ASSIGNMENT
Output the full listing below exactly as it reads, and skip anything that is a picture.

*** Opening SUPPLIED DATA ***

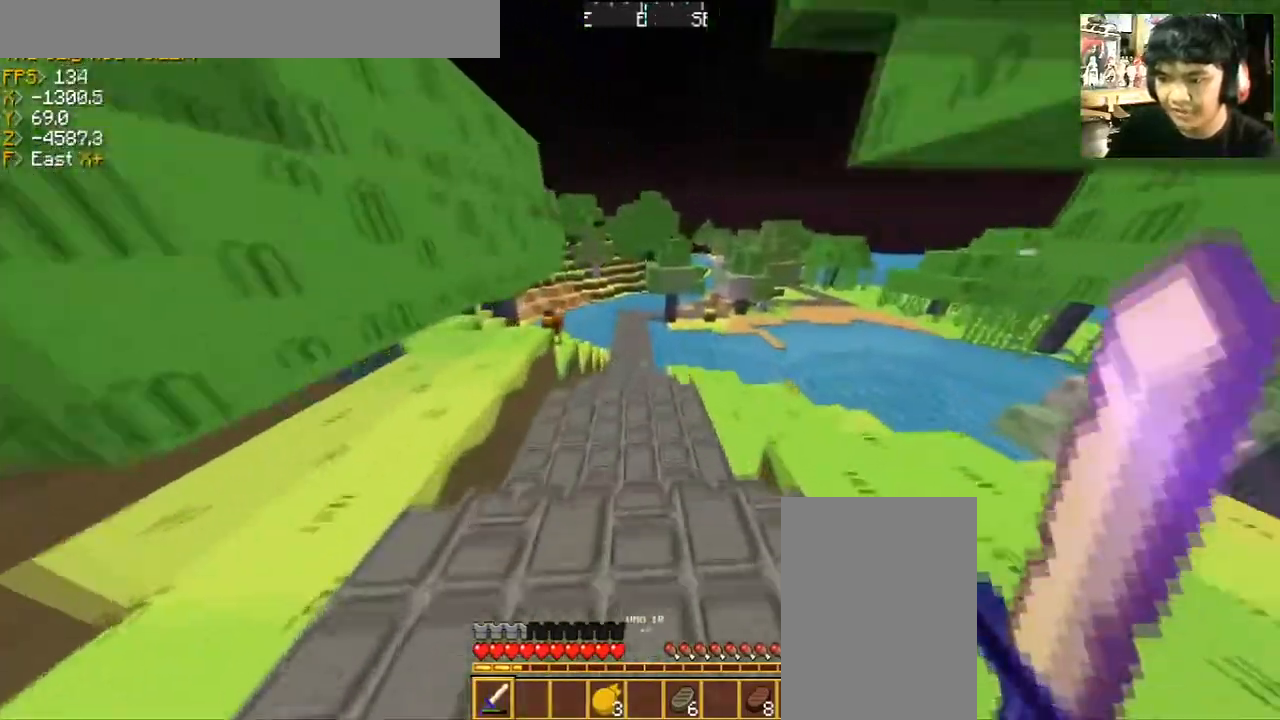
{"keys": ["d", "w"], "mouse": [], "events": [[500, "d", "down"]]}
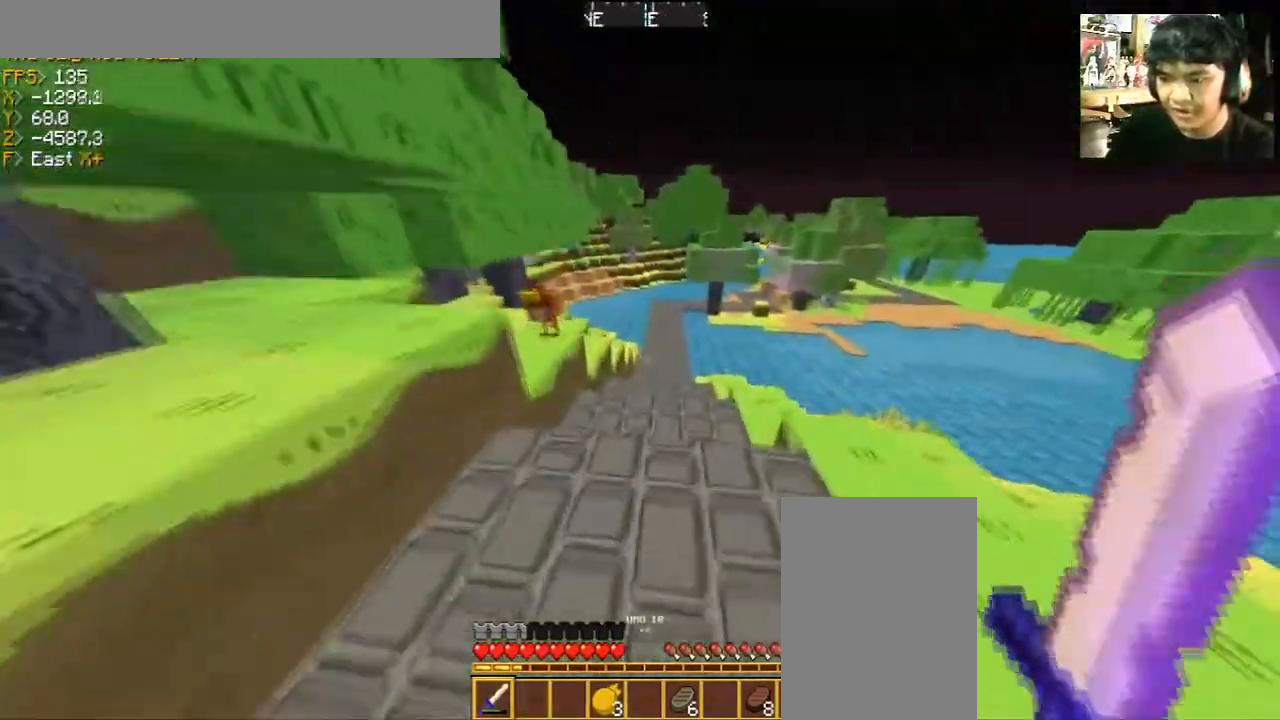
{"keys": ["a", "w"], "mouse": [], "events": [[167, "d", "up"], [467, "a", "down"]]}
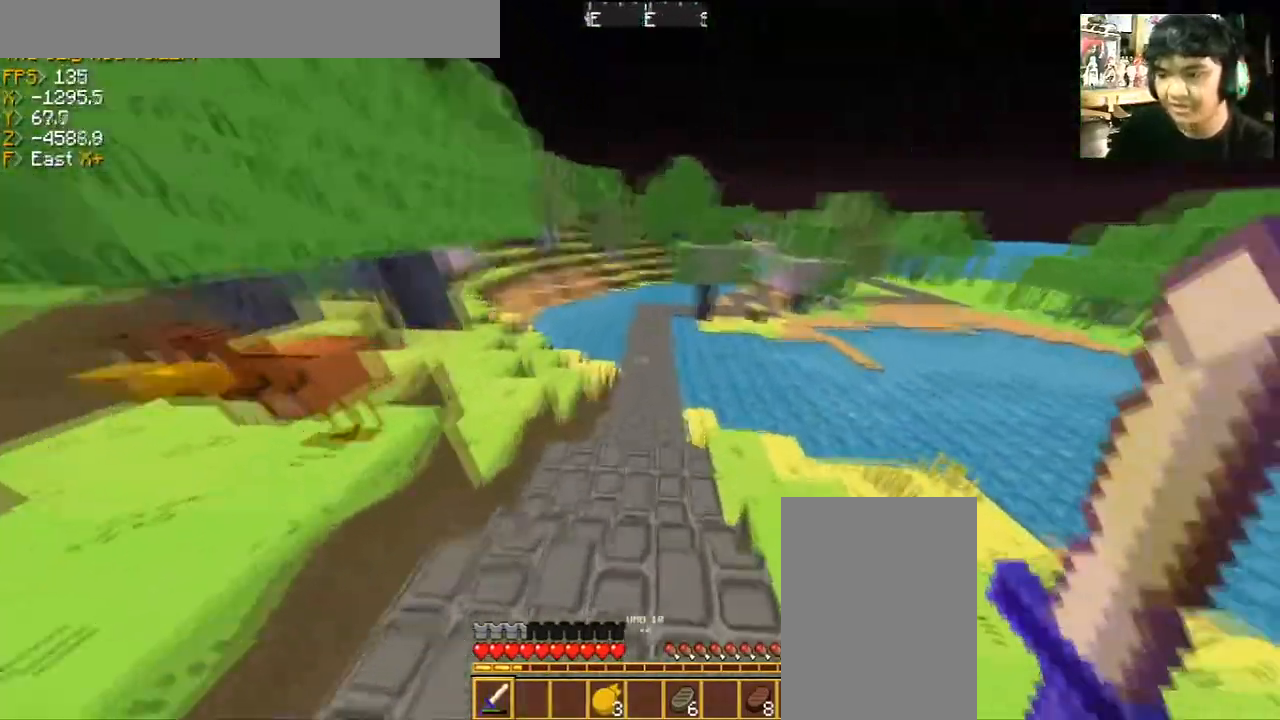
{"keys": ["w"], "mouse": [], "events": [[400, "a", "up"]]}
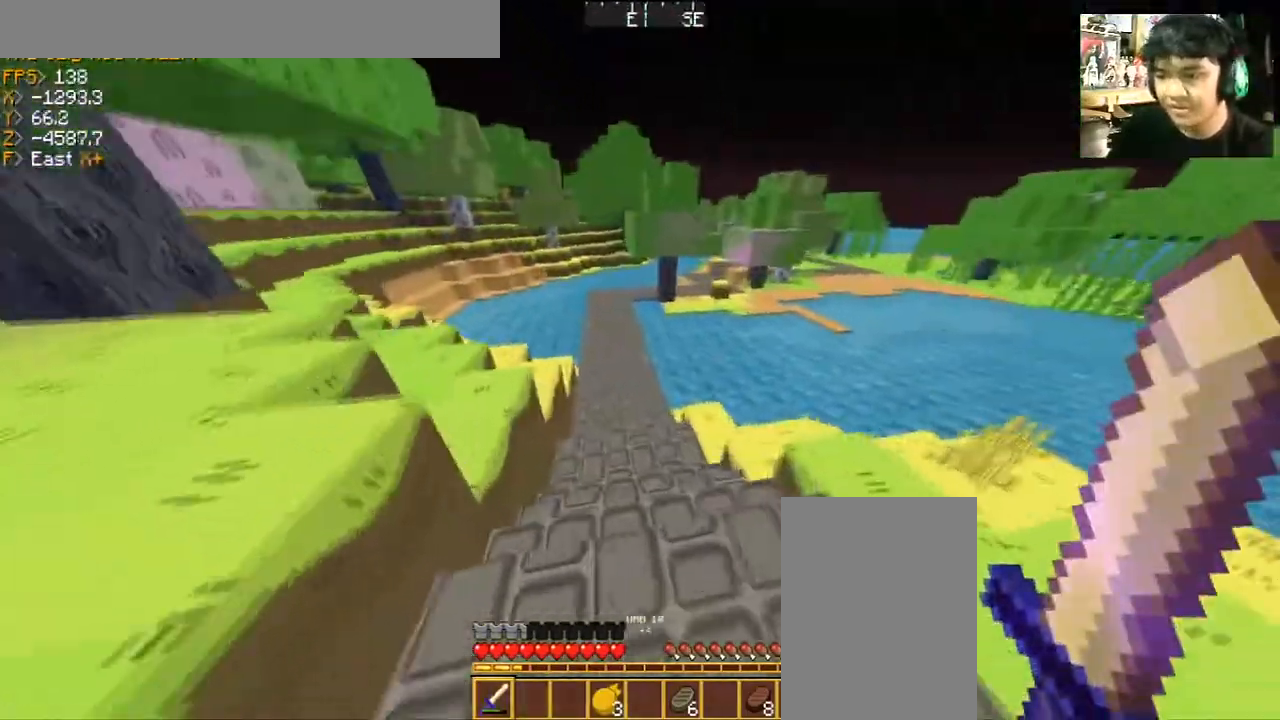
{"keys": ["w"], "mouse": [], "events": []}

*** Closing SUPPLIED DATA ***

OUTPUT FOR THIS TASK
{"keys": ["d", "w"], "mouse": [], "events": [[500, "d", "down"]]}
{"keys": ["a", "w"], "mouse": [], "events": [[167, "d", "up"], [467, "a", "down"]]}
{"keys": ["w"], "mouse": [], "events": [[400, "a", "up"]]}
{"keys": ["w"], "mouse": [], "events": []}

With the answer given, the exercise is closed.